Paul also included a prepared statement from constitutional lawyer and
monetary expert, Dr. Edwin Vieira, who was unable to attend.

Summarizing the August 2nd Congressional hearing, Alex Newman wrote for The New American:

“According
to Paul, the only way to stabilize the economy is by returning to
monetary freedom and legalizing constitutional money. And until the U.S.
government and the Fed get out of the way so the American people can
choose what money to use without government coercion, the economy will
never be truly stable and the supposed ‘recovery’ will be ‘illusory,’ he
added. Meanwhile, other nations are already catching on to the hoax
even as Americans lack the freedoms that citizens in some other parts of
the world have to invest and protect their wealth from inflation.”

Largely echoing the sentiments of the chairman,
the experts agreed that since the creation of the Federal Reserve in
1913 the dollar has lost 98% of its value and that central banking is a
form of central planning with no place in a free society.

Generally,
the repeal of legal tender laws will allow individuals to decide what
to use as the preferred medium of exchange and open the door to
alternative currencies without threat of prosecution.

Rob Gray has
been a tireless advocate for alternative open currency systems and he
is right to say “leave our money alone” but I fundamentally disagree
with his stance on legal tender laws.
He believes that the only effect of legal tender laws is that if a debt
is incurred without a specific agreement for a particular type of
payment, then that debt can be discharged with the declared legal
tender, or federal reserve notes.
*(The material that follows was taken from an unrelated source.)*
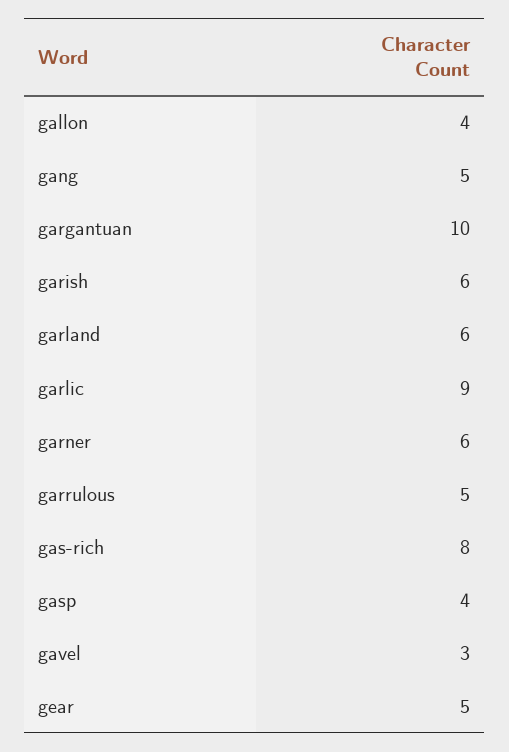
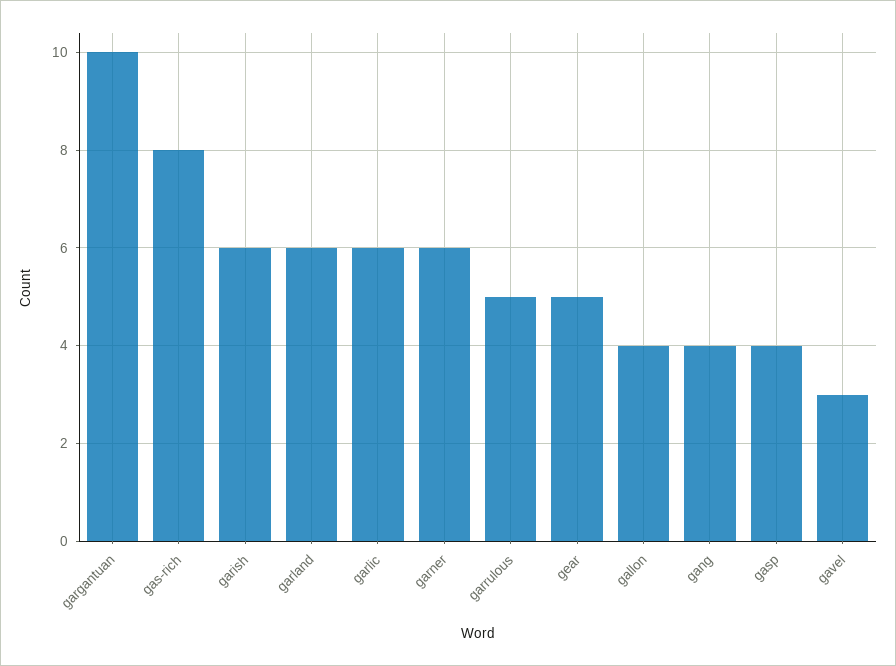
gang: 5 -> 4
garlic: 9 -> 6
He even goes on say that, in addition
to not calling for repeal, he is in favor of existing legal tender laws
because they are so innocuous.

Although technically correct in
stating that legal tender laws do not result in “tax obligation,
exclusive requirement, and/or mandatory acceptance,” Gray misses a major
and symbolic effect that they do have and sometimes it’s a chilling effect.

The
legal tender laws have the effect of giving one form of money an
artificial preference over another by making that form of money
acceptable for the payment of taxes. Therefore, it indirectly puts forms
of money without legal tender status at a disadvantage because people
will perceive the ‘legally’ preferred monetary unit as having an
underlying value greater than zero. That is why I oppose legal tender
laws, Mr. Gray.

Then, a bit of bitcoin drama occurred when Rep.
David Schweikert (R-Arizona) initially referred to the cryptocurrency as
“um….what was one of them called?….something….coin” near the end
of the hearing. To my knowledge, that is only the second time that
bitcoin has been entered into the congressional record. The first being
when Prof. Larry White mentioned bitcoin in his prepared testimony for
the Free Competition in Currency Act of 2011.

Contrary to Nathan Lewis’ statement that “every currency has an issuer,” bitcoin does not require an issuer.
Proving
once again that events in the real world unfold faster than those in
power can comprehend, the participants probably did not know that
bitcoin is currently the largest distributed computing project in existence today, passing the Search for Extra-Terrestrial Intelligence (SETI) project some time ago.

They probably were also not aware that bitcoin is a three-year-old decentralized bootstrapped currency with a $100 million plus monetary base that is immune from government regulation and, more importantly, immune from the crippling effects of monetary policy.